Unas pocas páginas después, Keith deja claras sus intenciones de tirar de generalizaciones imposibles al contar una mala experiencia en un foro de internet: “Esa fue la última vez que entré en los foros de veganos. Comprendí que unas personas que desconocen hasta ese punto la naturaleza de la vida, con su ciclo de minerales y sus intercambios de carbono, sus puntos de equilibrio basados en el antiquísimo círculo de productores, consumidores y descomponedores, no podrían guiarme, ni tampoco tomar ninguna decisión útil sobre una cultura humana sostenible”. Los veganos, esa mente colmena. Según explica a lo largo de unas dolorosas páginas, Keith ha sufrido lo indecible por culpa de una mala alimentación, que le ha provocado todo tipo de males -entre ellos espondilosis, hipoglucemia, pérdida de la menstruación, depresión y ansiedad-, que solo ha podido mitigar un poco volviendo a la carne. Sin poner en duda el sufrimiento de la autora, sí se puede entrever que quizás no dispuso de una dieta vegana correcta y que no tendría que haber esperado veinte años para abandonarla, así como que estos problemas de salud pueden responder a una concatenación de factores y no solo a la dieta.

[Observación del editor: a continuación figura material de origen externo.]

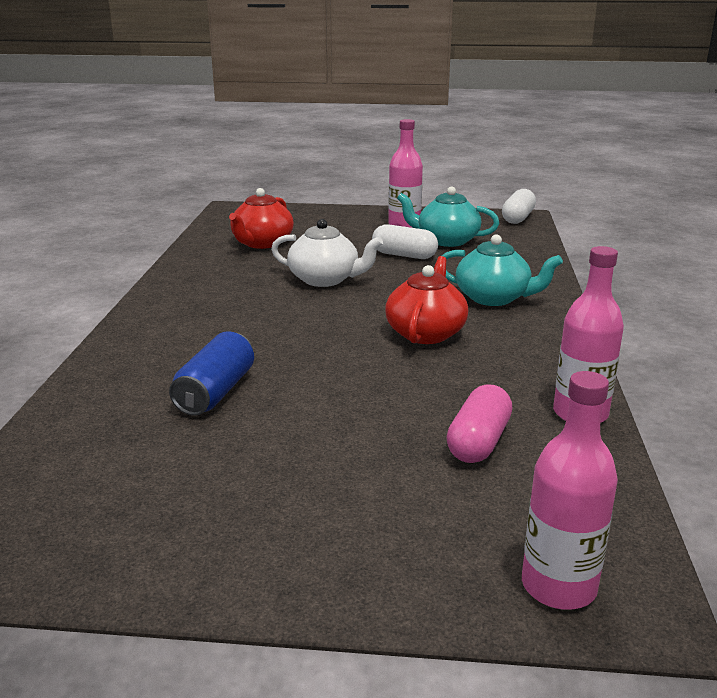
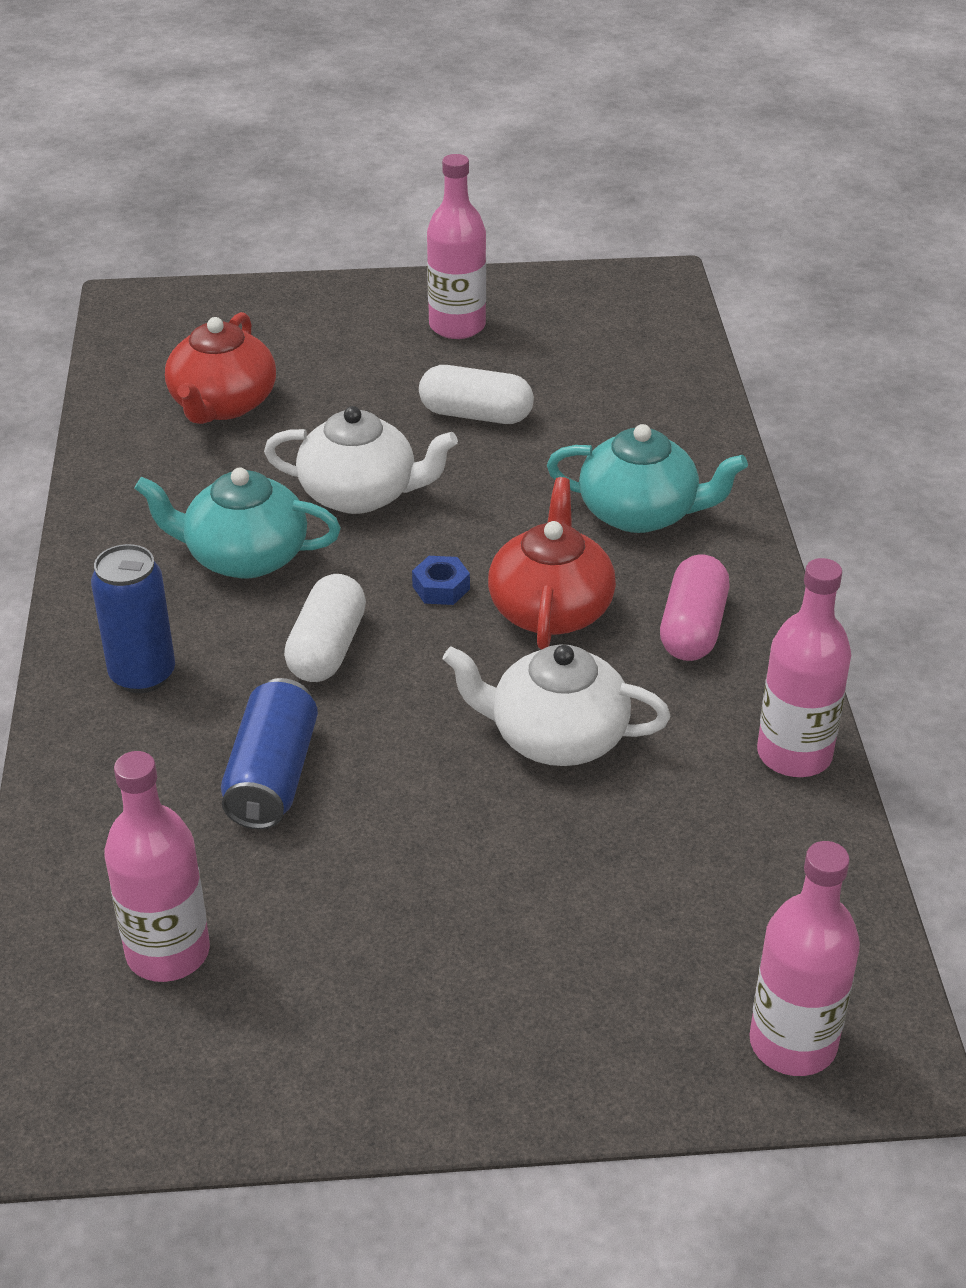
camera: 10 degrees left, 15 degrees up
turquoise teapot [397,186,499,247] -> turquoise teapot moved to [134,467,341,579]
pink capsule [446,384,512,463] -> pink capsule moved to [660,554,729,661]
white capsule [502,189,536,224] -> white capsule moved to [284,574,366,682]
none -> blue can [91,544,175,693]
none -> pink bottle [104,751,210,982]
none -> blue nut [412,556,470,605]
none -> white teapot [442,644,670,766]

Sea como sea, una vez entra en materia, la activista sí que aporta ideas que hacen temblar lo que ella ha bautizado como el mito vegetariano -que en realidad son los mitos-: ¿tiene sentido oponerse a la muerte animal pero olvidar que el fósforo que nutre los cultivos procede de los huesos de animales muertos? ¿Y qué hay de esas idealizaciones sobre la naturaleza que nos provee, cuando casi todas las frutas, verduras y cereales que comemos no existen en la naturaleza, sino que son creaciones del ser humano a partir de antepasados incomibles o escasamente nutritivos? ¿Por qué importa la vida de algunos animales pero no de todos aquellos que perecen por culpa de la agricultura? Aunque asegura que es demasiado complejo definir con certeza un camino para salir de la dinámica destructiva en la que nos hallamos, sí hace algo más que señalar y rebatir: también apunta las claves que podrían, llegado el improbable caso, sintonizarnos con las necesidades de la Tierra en un escenario postagrícola.

La apuesta natural de Capitán Swing de los últimos meses incluye un título que pone palabras a lo que mucha gente sospecha o sabe: es probable que gran parte de los trastornos que sufren los niños del siglo veintiuno guarden una estrecha relación con la ruptura del vínculo con lo natural que los ha convertido en unos ignorantes de lo esencial, estudiantes que pueden conocer el clima de las regiones más remotas sobre el papel pero que no sabrían nombrar ninguno de los árboles que pueblan sus bosques más cercanos. Niños que no saben lo que es pasar las horas paseando por el campo sin sentir eso que desde hace no tanto, explica Richard Louv en Los últimos niños en el bosque, hemos decidido llamar aburrimiento, y que no es otra cosa que tiempo libre para contemplar la vida deslizándose frente a nuestros ojos.